As surging patient numbers stretched the health services in many developed countries, Africa’s healthcare capacity for dealing with the pandemic could be quickly overwhelmed.
This knowledge helped drive many African countries to act quickly and put full or partial lockdowns in place to slow the spread of the virus. While these moves helped control the virus, they have sparked unprecedented economic disruption.
“Right now under prediction is a contraction on the continent of about 2%.
This has not happened for the past 25 years. So I have this fear that the two or three decades of growth and development may be lost,” Okonjo-Iweala explains.
A high proportion of Africa’s workforce operates in the informal economy – more than 70% in some urban areas – earning enough to live day by day.
Being unable to work due to lockdown restrictions leaves many of these people without money to feed their families.
Ngozi Okonjo-Iweala is chair of the board of Gavi, the global alliance for vaccines.
“On the continent there has been this saying that the hunger virus might kill people before coronavirus. So you have to think of the economic consequences right away, as well as the health consequences. And it has not been easy balancing the two,” she says.
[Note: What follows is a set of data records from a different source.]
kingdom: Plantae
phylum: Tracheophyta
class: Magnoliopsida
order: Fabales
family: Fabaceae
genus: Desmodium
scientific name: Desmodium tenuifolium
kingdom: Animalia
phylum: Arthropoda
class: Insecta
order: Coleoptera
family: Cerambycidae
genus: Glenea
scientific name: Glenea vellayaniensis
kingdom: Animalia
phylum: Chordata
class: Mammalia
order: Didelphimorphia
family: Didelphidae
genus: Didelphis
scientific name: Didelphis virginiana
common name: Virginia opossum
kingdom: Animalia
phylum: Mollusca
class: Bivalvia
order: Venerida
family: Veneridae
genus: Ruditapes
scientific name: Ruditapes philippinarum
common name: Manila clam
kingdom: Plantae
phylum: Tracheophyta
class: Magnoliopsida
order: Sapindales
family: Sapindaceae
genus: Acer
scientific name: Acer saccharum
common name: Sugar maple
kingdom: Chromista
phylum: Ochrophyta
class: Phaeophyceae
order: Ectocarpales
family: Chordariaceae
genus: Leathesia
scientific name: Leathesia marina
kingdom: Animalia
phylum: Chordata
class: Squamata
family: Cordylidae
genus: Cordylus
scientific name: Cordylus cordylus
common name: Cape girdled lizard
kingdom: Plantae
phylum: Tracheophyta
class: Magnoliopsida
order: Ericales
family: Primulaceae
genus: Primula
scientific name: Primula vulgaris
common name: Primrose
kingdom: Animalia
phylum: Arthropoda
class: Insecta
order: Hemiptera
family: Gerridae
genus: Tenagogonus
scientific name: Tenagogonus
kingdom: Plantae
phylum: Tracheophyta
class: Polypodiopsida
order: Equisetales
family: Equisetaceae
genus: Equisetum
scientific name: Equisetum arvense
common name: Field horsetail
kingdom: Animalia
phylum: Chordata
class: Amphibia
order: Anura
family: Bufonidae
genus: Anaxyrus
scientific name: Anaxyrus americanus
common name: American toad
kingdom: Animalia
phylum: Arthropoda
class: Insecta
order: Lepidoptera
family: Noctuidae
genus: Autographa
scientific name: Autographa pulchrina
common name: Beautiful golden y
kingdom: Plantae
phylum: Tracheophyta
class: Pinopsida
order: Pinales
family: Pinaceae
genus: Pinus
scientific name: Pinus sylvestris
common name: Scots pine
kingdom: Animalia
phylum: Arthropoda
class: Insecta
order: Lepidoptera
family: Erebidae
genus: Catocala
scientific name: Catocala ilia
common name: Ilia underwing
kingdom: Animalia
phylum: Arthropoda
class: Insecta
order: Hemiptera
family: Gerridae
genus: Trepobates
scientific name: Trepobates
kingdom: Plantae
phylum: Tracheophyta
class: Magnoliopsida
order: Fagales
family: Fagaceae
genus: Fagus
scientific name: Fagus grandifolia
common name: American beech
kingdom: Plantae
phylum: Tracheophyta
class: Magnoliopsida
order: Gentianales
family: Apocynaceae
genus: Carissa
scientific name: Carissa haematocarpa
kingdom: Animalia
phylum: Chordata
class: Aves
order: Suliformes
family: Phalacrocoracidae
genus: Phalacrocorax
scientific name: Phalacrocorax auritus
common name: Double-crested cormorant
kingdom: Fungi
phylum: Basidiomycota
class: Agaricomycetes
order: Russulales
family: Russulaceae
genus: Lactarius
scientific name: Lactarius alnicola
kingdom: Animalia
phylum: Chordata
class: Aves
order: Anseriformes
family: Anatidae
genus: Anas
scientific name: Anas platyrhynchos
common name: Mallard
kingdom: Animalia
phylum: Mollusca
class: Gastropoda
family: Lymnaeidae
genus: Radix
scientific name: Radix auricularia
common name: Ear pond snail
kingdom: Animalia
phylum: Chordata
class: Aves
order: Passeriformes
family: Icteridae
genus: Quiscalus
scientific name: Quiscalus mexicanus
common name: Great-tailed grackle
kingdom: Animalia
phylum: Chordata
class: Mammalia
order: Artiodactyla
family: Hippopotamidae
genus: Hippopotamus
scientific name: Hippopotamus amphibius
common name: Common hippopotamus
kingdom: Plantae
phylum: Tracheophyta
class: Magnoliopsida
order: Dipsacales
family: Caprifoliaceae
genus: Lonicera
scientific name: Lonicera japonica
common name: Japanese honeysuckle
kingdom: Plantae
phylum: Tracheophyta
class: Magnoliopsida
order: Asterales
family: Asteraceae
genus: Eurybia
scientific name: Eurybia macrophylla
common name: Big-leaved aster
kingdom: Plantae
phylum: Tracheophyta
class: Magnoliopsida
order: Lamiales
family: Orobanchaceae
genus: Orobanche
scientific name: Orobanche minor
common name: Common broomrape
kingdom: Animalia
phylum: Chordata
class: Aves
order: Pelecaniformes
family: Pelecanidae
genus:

Asked what keeps her awake at night…
“Although the number of COVID-19 cases in Africa is quite low compared to other regions, the true extent of the pandemic’s impact remains unclear,” she says. “If case numbers keep doubling as they have been, troubling times lay ahead.”
Education could also be at risk, widening equality and opportunity gaps. “With schools closed, education could become another casualty of the pandemic as many African children don’t have internet access to facilitate online learning.”
And while lockdowns can control the virus, they present their own safety issues. “With children unable to learn, confined to home with their families, gender violence rates are increasing in many parts of the world.”